Since then, the situation has changed remarkably. Not only has the number, variety and quality of improv acts exploded, but audiences now have a taste for the form, as demonstrated by the ever-larger venues improv plays to. Whereas once it was a novelty to see ‘comedy made up on the spot’ at major comedy festivals in the UK, now a flick through any respectable fringe programme will see improvised Austen, Shakespeare, B-movies, silent films, Downton Abbey… and so on, to the limits of imagination. And taste.
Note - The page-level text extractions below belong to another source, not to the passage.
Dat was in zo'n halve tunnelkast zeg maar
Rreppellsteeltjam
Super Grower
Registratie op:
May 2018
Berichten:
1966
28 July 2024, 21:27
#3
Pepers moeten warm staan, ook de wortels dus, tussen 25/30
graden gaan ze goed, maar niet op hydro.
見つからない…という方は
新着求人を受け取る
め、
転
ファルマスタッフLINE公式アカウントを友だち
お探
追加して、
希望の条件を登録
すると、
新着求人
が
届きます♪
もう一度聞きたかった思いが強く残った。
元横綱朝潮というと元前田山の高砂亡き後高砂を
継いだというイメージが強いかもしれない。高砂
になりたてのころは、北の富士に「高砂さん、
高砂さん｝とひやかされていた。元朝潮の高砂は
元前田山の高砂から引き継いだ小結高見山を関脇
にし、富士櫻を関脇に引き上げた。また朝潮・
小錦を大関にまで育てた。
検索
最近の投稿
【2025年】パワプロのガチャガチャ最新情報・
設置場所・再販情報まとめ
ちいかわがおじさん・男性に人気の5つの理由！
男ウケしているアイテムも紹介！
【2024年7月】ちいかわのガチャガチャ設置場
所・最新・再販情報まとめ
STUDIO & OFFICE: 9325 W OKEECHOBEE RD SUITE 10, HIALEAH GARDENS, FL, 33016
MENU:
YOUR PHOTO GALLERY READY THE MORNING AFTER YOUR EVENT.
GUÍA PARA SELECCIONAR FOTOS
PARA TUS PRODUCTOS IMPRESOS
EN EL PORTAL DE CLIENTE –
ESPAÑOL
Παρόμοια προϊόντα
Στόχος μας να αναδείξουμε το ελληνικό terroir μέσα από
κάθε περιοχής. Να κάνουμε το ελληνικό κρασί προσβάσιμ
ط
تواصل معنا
Imps 3The Imps are hardly the sole progenitors of the revival of improvisation in the UK – regional centres such as Bristol and Brighton ought to claim equal credit as well as a small, passionate network of London-based teachers – but, perhaps, in fostering a culture of taking comedy seriously (every imp requires six weeks of training before taking to the stage), they might have made a small but important dent in the way improvisation is performed and understood. Through shows such as Austentatious and Racing Minds, former Oxford Imps have been at the forefront of popularising improv in broadsheets, literary festivals, and the occasional Radio 4 appearance, and in their role as Jesuits of Improv, the Imps have spawned a series of new groups across the country, run by former members of the company. 

The UK remains, and will remain for years, in the shadow of the United States when it comes to Improv comedy: most of the best-known American comedians are alumni of improv groups such as Second City in Chicago (home to comedians such as Stephen Colbert, Bill Murray, Joan Rivers and Steve Carrell) or UCB in New York (home to Tina Fey, Sarah Silverman … and the occasional former Imp). However, a look at the line up on February 13th may suggest that the UK is taking small steps towards the American model– with Oxford in the lead.